EXERCISE INPUTS:
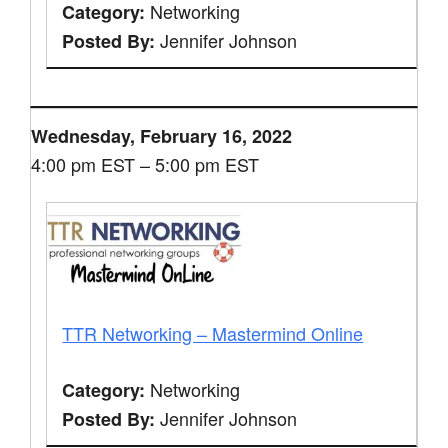
Networking
Category:
Jennifer Johnson
Posted By:
Wednesday, February 16, 2022
4:00 pm EST – 5:00 pm EST
TTR Networking – Mastermind Online
Networking
Category:
Jennifer Johnson
Posted By:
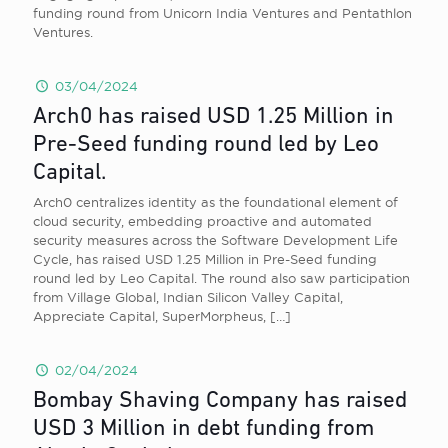
funding round from Unicorn India Ventures and Pentathlon
Ventures.
03/04/2024
Arch0 has raised USD 1.25 Million in
Pre-Seed funding round led by Leo
Capital.
Arch0 centralizes identity as the foundational element of
cloud security, embedding proactive and automated
security measures across the Software Development Life
Cycle, has raised USD 1.25 Million in Pre-Seed funding
round led by Leo Capital. The round also saw participation
from Village Global, Indian Silicon Valley Capital,
Appreciate Capital, SuperMorpheus,
[…]
02/04/2024
Bombay Shaving Company has raised
USD 3 Million in debt funding from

THE PROBLEM:
Transcribe every line of text from the data above verbatim, and leave the pictures out of your answer.

TASK ANSWER:
Networking
Category:
Jennifer Johnson
Posted By:
Wednesday, February 16, 2022
4:00 pm EST – 5:00 pm EST
TTR Networking – Mastermind Online
Networking
Category:
Jennifer Johnson
Posted By:
funding round from Unicorn India Ventures and Pentathlon
Ventures.
03/04/2024
Arch0 has raised USD 1.25 Million in
Pre-Seed funding round led by Leo
Capital.
Arch0 centralizes identity as the foundational element of
cloud security, embedding proactive and automated
security measures across the Software Development Life
Cycle, has raised USD 1.25 Million in Pre-Seed funding
round led by Leo Capital. The round also saw participation
from Village Global, Indian Silicon Valley Capital,
Appreciate Capital, SuperMorpheus,
[…]
02/04/2024
Bombay Shaving Company has raised
USD 3 Million in debt funding from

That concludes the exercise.